Russia’s war on Ukraine is also a heavy contributor to global warming, New Scientist reports, with the impact of the war causing US$32 billion in damages based on total emissions that are larger than many countries.
Nor can the work of lobbyists be discounted from the dispiriting results of COP29. More than 1,700 oil, gas and coal lobbyists were registered for the summit. But their work might not have been difficult as “Azerbaijan’s deputy energy minister and chief executive of Cop29, was caught on film agreeing to facilitate oil deals at the negotiations,” the Guardian reported. The president of Azerbaijan, Ilham Aliyev, has called oil and gas “a gift from God” and made clear his intention that fossil fuel extraction will continue at high rates. Public relations companies working for oil and gas companies also attended in large numbers. Ten public-relations firms alone sent dozens of representatives, with those 10 firms holding at least 91 contracts to boost fossil fuel company reputations, according to a DeSmog report.

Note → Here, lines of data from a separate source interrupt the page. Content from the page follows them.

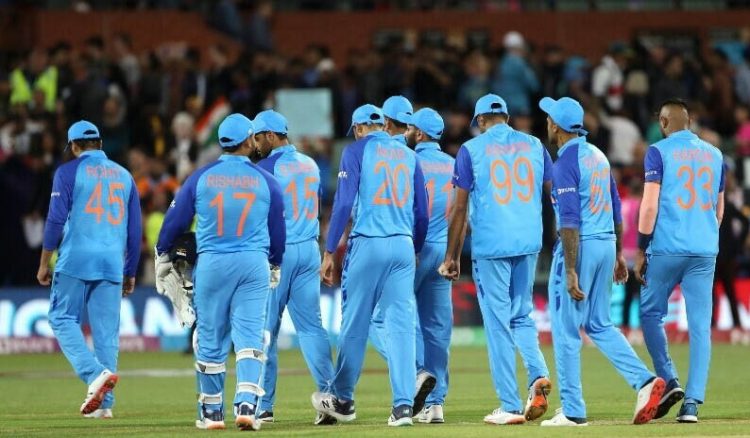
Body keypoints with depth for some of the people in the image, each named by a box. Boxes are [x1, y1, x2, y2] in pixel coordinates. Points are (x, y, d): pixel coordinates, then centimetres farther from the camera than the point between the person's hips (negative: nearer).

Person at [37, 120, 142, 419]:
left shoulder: (68, 172, 1)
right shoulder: (123, 175, 15)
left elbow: (56, 220, -7)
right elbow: (135, 228, 15)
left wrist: (44, 264, 0)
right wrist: (130, 272, 20)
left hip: (76, 260, -4)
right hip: (112, 265, 4)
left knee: (63, 319, 3)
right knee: (107, 330, 5)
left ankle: (96, 373, -20)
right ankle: (104, 403, 2)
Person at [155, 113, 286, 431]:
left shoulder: (201, 177, 0)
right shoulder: (265, 181, 3)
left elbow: (176, 219, 5)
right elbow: (277, 229, 13)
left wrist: (162, 256, 20)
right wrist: (275, 266, 29)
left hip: (212, 262, 0)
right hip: (254, 263, 0)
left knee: (210, 338, 8)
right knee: (249, 336, -1)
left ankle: (211, 412, 15)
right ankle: (246, 405, -17)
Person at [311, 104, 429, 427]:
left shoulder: (357, 150, 2)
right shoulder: (408, 155, 15)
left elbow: (344, 203, -6)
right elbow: (422, 212, 13)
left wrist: (329, 252, -5)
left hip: (367, 244, -4)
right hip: (403, 247, 4)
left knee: (354, 324, 7)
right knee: (401, 325, 1)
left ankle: (343, 399, 18)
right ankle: (403, 405, -7)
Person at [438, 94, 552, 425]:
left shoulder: (472, 149, 0)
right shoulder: (534, 146, 9)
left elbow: (460, 207, -1)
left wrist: (452, 256, 4)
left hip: (490, 245, -3)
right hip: (529, 243, 3)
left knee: (498, 322, 1)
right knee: (521, 315, 18)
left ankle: (511, 407, -1)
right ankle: (538, 374, -8)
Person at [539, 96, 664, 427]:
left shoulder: (565, 162, -14)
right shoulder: (598, 155, 13)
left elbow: (569, 220, -20)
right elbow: (616, 208, 17)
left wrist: (570, 271, -21)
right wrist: (618, 255, 23)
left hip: (580, 246, -8)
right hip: (606, 243, 8)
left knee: (566, 329, 0)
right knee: (599, 325, 16)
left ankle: (572, 411, 1)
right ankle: (643, 381, -1)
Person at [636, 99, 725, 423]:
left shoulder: (659, 152, -2)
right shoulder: (714, 155, 13)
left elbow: (650, 205, -9)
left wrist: (641, 250, -3)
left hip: (667, 248, -4)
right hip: (705, 251, 4)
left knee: (651, 313, 13)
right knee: (700, 325, 2)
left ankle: (668, 380, -3)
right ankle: (692, 402, -4)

Earth is poised to see 2024 become the hottest year since records began, and October 2024 actually exceeded the Paris goal, coming in at 1.55 degrees above the pre-industrial average. The Caribbean Sea experienced its warmest temperature on record in October, continuing a trend of high temperatures, which contributed to a highly destructive hurricane season. “It appears unlikely Earth will again see a year in the 20th-century temperature range for many years to come, unless there is major volcanic cooling, a major geoengineering push, and/or a sustained, worldwide effort to reduce fossil-fuel emissions,” concludes Jeff Masters in the Eye on the Storm blog, essential reading for understanding global warming.
Is corporate profit really worth the destruction of Earth’s livability? Continuing business as usual will mean an effective end of the world if by “world” we mean a fully habitable planet with a climate, however variable, within human experience. Quite literally, parts of Earth’s surface could become uninhabitable by the end of the 21st century if global warming continues, separate from rising sea levels, disrupted agriculture and more severe storms. Rather than contemplate an end to capitalist business as usual, much less the end of capitalism before that economic system leads to catastrophic environmental collapse, the world’s industrialists and financiers, and the governments that cater to them, are willing to bring about an end to the world. Or perhaps they do know the consequences but calculate they will be gone before catastrophe happens.
Our descendants — living in a world of flooded cities, food shortages, resource depletion, mass species die-offs, unprecedented human migration and large numbers of people dying should business as usual continue — are not likely to believe that their ruined world would be a fair tradeoff for a handful of industrialists and financiers of the past getting obscenely rich. We live in a global economic system under which it is profitable for a handful of powerful people to profit from the destruction of the environment, and this behavior is richly rewarded. Why should it be? In a rational work, with an economic system geared toward human need rather than the profit of a few, it surely wouldn’t be.